» To be done
1 > Summarize the forum thread about an HE slide for the USP-C in two sentences.
2 > Reproduce the stretch of the forum thread about an HE slide for the USP-C from "Yea, I was just" through "No problem.".

» Given text
--- BEGIN ---
# HE Slide for USP-C?



## Method (May 6, 2006)

Well, this might be a stupid question....forgive my newbieness. Can you buy a HE slide for a USP-C? I currently have a Stainless, and although I LOVE the Stainless, I think it would be kinda cool to have both as opposed to buying 2 guns. Any feedback will be greatly appreciated. :-D


----------



## Shipwreck (Jan 26, 2006)

I am not sure - HK costs a fortune - I'll bet that if U can, you would have to pay a fortune. I'll bet $300. U need to call HK directly, though.

if U ONLY wanted the other finish, you could send the slide into a company that does the refinishing work for HK, and they could do it for you.

I am not home right now otherwise I would post the link. I think I have it saved.


----------



## Method (May 6, 2006)

Roger that. 8)


----------



## Shipwreck (Jan 26, 2006)

I really don't think it will be cost effective. I really would have liked a stainless slide myself. 

But, i hope to hard chrome my slide in either July or Aug.


----------



## Method (May 6, 2006)

Shipwreck said:


> I really don't think it will be cost effective. I really would have liked a stainless slide myself.
> 
> But, i hope to hard chrome my slide in either July or Aug.


Yea, I was just inquiring. It isn't cost effective at all like you said. It really isn't a big deal, I plan on buying more guns anyways. 

I do appreciate the info though.


----------



## Shipwreck (Jan 26, 2006)

No problem.

It is like when I UNFORTUNATELY dropped my Walther A/S last month and messed up the frame. Walther wanted $500 to replace it (they don't have new frames only - they were gonna give me a new gun). I already paid $570 for the gun - I couldn't see spending another $500 on it. So, I had to sell it, and I bought the USP compact w/ the money.

They make the parts so expensive to buy seperately. HK and Walthers are both expensive.


----------



## Method (May 6, 2006)

Those damn Europeans!


----------



## Shipwreck (Jan 26, 2006)

So, what did U decide? Just live w/ it, or will you get it refinished?

I wanna hard chrome my slide soon, and then I can carry it w/o worry of holster wear.


----------



## Method (May 6, 2006)

I'm just going to stick with the Stainless. I actually like that better than the HE, but I was just curious to see what my options are. I've been to the range about 5 times now and have ran about 350 rounds through without a single stoppage/jam. I am really impressed with HK's reliability and over design of this gun. So simple, yet so functional. I love it. 8) 

Currently I'm trying to decide which brand 1911 to go with. I got the pistol fever.:-D


----------



## Shipwreck (Jan 26, 2006)

Kewl.

I'm taking mine to the range on Sat to compare it to my compact Walther P99.


----------
--- END ---
» Dataset section
--- BEGIN ---
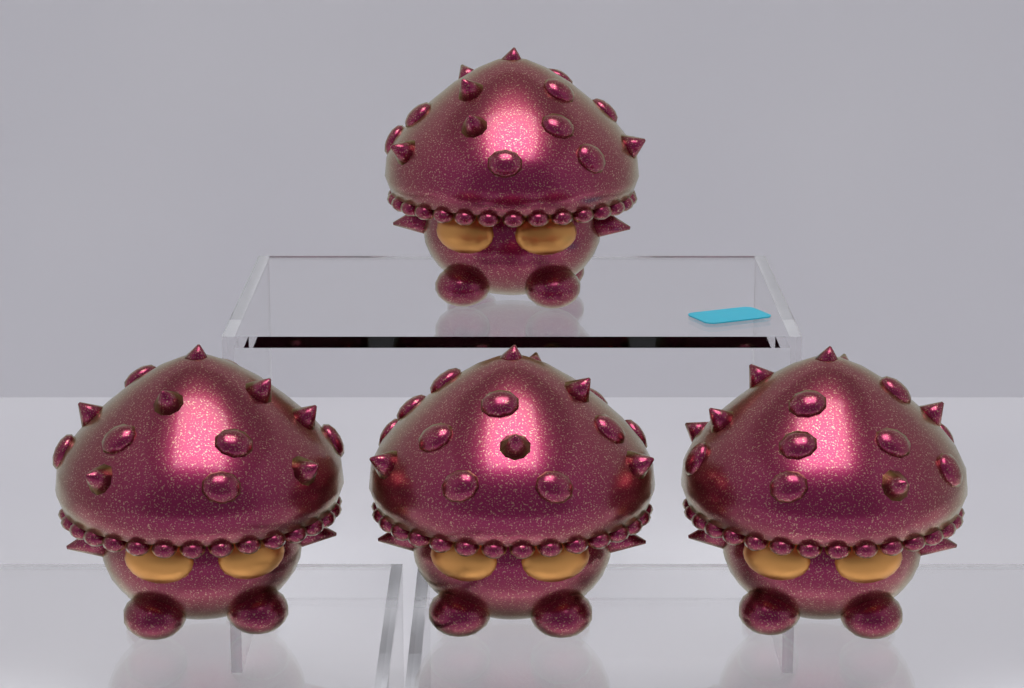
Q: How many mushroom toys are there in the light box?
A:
--- END ---
» Set of answers
1 > Method asks whether an HE slide can be bought for a Stainless USP-C. Shipwreck doubts it would be cost-effective and suggests calling HK or sending the slide to a refinishing company, and Method decides to keep the Stainless after firing about 350 rounds without a single stoppage.

2 >
Yea, I was just inquiring. It isn't cost effective at all like you said. It really isn't a big deal, I plan on buying more guns anyways. 

I do appreciate the info though.


----------



## Shipwreck (Jan 26, 2006)

No problem.